It’s clear that Frank Frankovsky, VP of hardware design and supply chain at Facebook, didn’t study marketing in school. At a press event Tuesday announcing Intel’s new low-power Atom processor, he described the chip as “wimpy” in comparison to Xeon-class chips, which he called “brawny.” But he meant it in a good way.
Intel released a 64-bit, 32nm dual-core Atom processor, the S1200. The 6W chip is designed for the emerging microserver market. Microservers are being designed to handle tasks that aren’t necessarily compute-intensive, like serving up billions of photos, as Facebook does.
Frankovsky, who also used the term “smartphone class” to describe microserver chips, is all about applying the right CPU to the right workload.
Facebook uses a metric called Relative Compute Units (RCU) to help determine how much performance a particular workload needs. It’s a ratio of how much useful work gets done per watt, per dollar.
For a hypothetical workload based on this equation, an Atom-based system might require two to three times the number of cores of a Xeon-based system, but the Atom cores might use one-third to a half less power, Frankovsky said.
“That’s why we’re excited about Intel and others promoting this move toward System-on-Chip (SoC),” said Frankovsky. The SoC model integrates the processor core, memory controller hub, virtualisation technologies, error correcting code and other features.

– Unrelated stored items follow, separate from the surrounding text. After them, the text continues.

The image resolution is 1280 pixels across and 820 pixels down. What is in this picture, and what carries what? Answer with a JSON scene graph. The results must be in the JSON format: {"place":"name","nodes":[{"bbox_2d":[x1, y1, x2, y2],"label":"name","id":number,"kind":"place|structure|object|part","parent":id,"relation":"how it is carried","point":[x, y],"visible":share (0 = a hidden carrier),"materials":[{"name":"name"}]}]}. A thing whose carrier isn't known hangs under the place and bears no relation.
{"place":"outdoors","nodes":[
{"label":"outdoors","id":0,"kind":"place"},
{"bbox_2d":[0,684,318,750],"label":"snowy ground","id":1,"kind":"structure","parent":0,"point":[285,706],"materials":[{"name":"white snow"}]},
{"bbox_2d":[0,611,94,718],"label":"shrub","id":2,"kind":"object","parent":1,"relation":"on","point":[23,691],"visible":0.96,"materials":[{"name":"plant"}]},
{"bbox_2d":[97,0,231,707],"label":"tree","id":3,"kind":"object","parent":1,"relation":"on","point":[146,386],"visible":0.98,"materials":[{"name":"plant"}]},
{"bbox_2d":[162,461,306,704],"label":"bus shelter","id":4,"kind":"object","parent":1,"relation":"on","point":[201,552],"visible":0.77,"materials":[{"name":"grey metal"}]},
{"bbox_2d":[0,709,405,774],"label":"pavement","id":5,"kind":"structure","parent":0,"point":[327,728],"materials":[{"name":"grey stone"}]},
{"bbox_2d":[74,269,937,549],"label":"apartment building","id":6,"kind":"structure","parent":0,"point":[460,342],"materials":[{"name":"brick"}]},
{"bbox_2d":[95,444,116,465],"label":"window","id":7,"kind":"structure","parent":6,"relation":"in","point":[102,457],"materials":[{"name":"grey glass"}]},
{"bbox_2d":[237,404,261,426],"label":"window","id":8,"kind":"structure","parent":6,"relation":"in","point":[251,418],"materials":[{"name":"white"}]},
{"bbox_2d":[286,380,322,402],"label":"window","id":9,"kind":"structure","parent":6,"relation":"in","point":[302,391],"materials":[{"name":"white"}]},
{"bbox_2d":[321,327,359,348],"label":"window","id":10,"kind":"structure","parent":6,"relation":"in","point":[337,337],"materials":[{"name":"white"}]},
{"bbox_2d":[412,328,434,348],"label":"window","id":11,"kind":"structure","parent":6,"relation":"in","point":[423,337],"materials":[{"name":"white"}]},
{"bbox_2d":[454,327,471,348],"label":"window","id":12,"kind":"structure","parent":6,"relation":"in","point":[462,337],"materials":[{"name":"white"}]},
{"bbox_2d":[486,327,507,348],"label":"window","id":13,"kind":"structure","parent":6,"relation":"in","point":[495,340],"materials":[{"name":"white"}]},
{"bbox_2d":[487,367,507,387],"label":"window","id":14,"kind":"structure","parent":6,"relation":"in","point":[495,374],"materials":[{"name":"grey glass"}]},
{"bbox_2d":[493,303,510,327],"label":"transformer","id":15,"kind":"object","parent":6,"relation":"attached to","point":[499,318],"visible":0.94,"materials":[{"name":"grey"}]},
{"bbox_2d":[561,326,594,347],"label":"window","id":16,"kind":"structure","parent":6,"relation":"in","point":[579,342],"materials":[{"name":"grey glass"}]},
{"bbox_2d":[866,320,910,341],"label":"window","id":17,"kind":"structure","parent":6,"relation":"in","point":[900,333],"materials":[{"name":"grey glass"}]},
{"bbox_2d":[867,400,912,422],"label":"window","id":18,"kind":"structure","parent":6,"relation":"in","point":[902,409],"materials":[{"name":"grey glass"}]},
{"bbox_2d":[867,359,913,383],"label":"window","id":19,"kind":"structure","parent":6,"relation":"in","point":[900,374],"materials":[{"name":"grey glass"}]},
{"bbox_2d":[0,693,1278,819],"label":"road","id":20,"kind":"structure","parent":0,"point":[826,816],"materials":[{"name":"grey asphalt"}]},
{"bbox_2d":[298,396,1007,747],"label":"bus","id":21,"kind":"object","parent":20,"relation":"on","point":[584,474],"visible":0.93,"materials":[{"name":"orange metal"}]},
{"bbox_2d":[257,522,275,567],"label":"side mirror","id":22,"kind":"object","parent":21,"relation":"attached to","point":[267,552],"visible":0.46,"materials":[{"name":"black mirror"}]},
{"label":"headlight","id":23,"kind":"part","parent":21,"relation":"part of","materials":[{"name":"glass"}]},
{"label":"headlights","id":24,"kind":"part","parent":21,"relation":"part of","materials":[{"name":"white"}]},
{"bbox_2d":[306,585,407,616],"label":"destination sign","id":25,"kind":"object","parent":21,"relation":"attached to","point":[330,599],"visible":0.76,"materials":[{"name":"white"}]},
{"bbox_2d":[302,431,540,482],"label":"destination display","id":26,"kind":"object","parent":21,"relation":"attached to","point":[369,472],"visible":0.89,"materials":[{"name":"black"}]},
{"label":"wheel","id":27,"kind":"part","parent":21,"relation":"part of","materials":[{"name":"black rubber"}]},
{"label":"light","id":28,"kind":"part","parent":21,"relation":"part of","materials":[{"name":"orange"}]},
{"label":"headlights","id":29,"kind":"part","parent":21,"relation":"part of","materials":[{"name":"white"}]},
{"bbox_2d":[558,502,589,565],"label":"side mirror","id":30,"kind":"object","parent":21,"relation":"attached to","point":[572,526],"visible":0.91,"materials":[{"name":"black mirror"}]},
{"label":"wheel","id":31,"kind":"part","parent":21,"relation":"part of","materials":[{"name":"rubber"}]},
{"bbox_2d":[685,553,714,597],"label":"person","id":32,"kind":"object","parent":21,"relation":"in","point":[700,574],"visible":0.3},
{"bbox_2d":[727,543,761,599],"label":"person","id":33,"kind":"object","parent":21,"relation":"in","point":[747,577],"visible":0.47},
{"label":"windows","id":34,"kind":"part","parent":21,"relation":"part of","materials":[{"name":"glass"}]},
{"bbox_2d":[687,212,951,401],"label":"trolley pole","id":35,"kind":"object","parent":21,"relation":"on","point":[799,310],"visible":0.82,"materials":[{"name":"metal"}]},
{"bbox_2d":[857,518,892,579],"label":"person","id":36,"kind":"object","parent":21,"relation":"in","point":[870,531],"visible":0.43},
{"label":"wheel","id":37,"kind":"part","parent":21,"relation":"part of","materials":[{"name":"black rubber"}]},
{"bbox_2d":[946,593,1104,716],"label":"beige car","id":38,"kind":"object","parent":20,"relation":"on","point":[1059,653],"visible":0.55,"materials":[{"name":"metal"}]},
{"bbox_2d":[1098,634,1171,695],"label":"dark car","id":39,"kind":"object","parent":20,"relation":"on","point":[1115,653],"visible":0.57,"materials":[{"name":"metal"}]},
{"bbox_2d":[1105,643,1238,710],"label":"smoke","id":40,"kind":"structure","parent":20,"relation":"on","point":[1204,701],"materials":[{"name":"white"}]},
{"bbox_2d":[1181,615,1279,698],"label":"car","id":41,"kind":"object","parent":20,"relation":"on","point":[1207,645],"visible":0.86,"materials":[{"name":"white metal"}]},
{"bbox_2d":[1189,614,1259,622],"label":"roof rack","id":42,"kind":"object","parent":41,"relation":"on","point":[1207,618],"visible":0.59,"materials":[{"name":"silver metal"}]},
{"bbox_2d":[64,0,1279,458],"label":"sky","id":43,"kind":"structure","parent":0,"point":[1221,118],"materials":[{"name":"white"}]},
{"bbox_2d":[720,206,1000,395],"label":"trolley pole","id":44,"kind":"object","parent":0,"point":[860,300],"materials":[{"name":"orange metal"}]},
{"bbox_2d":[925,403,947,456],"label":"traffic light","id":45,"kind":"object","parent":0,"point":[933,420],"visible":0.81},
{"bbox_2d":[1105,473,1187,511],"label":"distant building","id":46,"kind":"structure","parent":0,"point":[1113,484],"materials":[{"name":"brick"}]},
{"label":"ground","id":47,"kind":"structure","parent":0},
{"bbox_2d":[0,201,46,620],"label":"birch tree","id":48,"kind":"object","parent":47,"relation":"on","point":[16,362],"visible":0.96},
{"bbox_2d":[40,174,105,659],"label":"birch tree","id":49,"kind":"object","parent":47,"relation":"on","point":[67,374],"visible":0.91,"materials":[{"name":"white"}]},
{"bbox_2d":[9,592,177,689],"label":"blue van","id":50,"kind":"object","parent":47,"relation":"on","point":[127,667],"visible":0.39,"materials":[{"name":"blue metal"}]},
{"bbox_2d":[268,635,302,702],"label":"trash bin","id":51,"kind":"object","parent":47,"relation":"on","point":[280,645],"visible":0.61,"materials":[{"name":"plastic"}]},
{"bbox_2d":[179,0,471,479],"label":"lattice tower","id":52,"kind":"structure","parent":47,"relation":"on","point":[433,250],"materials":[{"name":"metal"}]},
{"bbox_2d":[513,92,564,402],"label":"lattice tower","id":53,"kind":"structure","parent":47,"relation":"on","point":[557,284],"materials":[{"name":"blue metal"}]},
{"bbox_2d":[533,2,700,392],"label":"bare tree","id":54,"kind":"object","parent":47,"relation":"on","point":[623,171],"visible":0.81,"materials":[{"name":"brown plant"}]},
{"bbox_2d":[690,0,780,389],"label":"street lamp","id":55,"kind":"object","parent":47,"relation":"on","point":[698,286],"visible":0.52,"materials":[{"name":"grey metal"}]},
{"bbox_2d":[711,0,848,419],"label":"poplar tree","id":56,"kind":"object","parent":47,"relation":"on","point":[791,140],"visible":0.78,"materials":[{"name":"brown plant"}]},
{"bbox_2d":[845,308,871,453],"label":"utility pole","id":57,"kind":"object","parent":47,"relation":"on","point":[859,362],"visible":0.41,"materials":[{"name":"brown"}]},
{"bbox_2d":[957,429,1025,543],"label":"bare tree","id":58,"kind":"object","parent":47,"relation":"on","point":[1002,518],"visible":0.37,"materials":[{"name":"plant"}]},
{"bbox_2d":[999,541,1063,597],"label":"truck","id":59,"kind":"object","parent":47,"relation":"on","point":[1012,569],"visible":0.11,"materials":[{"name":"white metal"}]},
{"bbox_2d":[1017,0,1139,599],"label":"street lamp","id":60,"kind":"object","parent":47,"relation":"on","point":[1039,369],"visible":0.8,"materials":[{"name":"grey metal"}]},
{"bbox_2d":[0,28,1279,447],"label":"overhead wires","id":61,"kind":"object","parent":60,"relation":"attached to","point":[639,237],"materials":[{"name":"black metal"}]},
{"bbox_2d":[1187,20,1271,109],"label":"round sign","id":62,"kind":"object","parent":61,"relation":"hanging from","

The market for microservers — or, as research firm IDC calls them, density-optimised servers — is nascent. Intel’s major competition will be from ARM-based systems, but a 64-bit ARM chip based on the ARM Cortex isn’t due until 2014.
Shane Rau, an analyst at IDC, said he expects ARM chips to gain about 2% of the x86 server processor market in 2015, or about a half-million CPUs. He expects that figure to rise to 4% the following year.
Rau said he expects the ARM competition will be welcomed for bringing in price competition and more choice.
Charles King, an analyst at Pund-IT, said Intel’s new processor was a significant step forward.
In a note sent to clients, King said the Atom 1200 “effectively puts Intel several steps ahead of where any ARM-based solution player is today.”
A major competitor is, of course, Advanced Micro Devices, which earlier this year bought SeaMicro, a maker of highly dense servers, and is building servers with the Atom processor. AMD also recently announced plans for ARM processors.
When asked what advantage an ARM chip may have over the Atom chip, Andrew Feldman, former SeaMicro CEO and now general manager of AMD’s Data Center Server Solutions group, said ARM chips will be “lower power, higher performance and lower cost.”
The new Atom chip supports up to 8GB of RAM, which Feldman questioned, asking, “Why limit the part” to 8GB of RAM? But then he answered his own question: “You limit it because you want to defend your server business — your Xeon chips.”
While the world waits for 64-bit ARM, Diane Bryant, vice president and general manager of Intel’s Data Center and Connected Systems Group, said Intel will add more cores and integrate other capabilities into the chip.
“We will not hold back performance in any one of our product lines,” said Bryant, during the press briefing. “We will put more cores down” and integrate other capabilities into the chip, she said.